Indigenous cultures around the world have been using nature to naturally dye textiles for centuries. A similar process can be used to dye Easter eggs. Do you have turmeric, spinach, blueberries, paprika, lime, beets, coffee, or red cabbage? Then you’re on your way to having naturally dyed eggs!
Natural Color Dyeing Agents
Depending on desired intensity use more or less.
- Turmeric, 1 1/2 tablespoons (yellow-green)

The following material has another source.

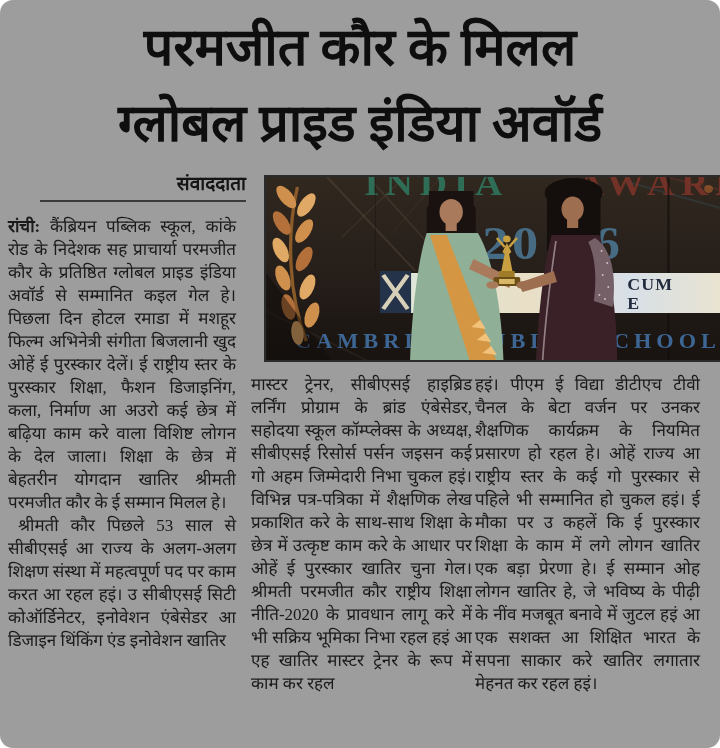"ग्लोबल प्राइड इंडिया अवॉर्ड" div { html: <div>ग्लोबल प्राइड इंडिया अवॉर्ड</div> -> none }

- Paprika, 1 1/2 tablespoons (brick red)
- Blueberries, 1/2 - 1 cup (lavender)
- Beets, 1 - 2 cups chopped (deep pink)
- Spinach, 1 - 2 cups chopped (green)
- Coffee, 2 cups of pre-made coffee, instead of boiling water (brown)
- Red-cabbage, 1 - 2 cups chopped (blue)
- Lime, cut in half
- 3 quart pot
- White vinegar
- Large mason jars
- Paper towels
- Cooling rack
Directions (assuming eggs are already hard-boiled)
- Bring 2 cups water to a rolling boil.
- Add natural color dyeing agent.
- Add 2 tablespoons white vinegar to the pot.
- Reduce heat and simmer for 30 minutes, or longer for more intense color.
- Strain liquid into a large mason jar, and allow to cool a bit.
- Use a whisk to cage the boiled egg and lower it into the mason jar.
- Depending on mason jar size, up to 3 hard-boiled eggs can be added.
- Leave in the jar until reaching desired color. Somewhere from 5 seconds to overnight. For overnight, seal the jar and refrigerate if wanting a deeper color.
Optional: Squeeze lime juice to lighten color. For example if you have a deep pink and want a light pink.
- Remove eggs with tongs.
- Pat eggs dry with paper towel and place on a rack to dry.
- Overtime naturally dyed eggs can fade. Spray with cooking spray or brush with vegetable oil.
Ready to try some other colors? The rule of thumb is, if it stains your hands, it'll dye your eggs!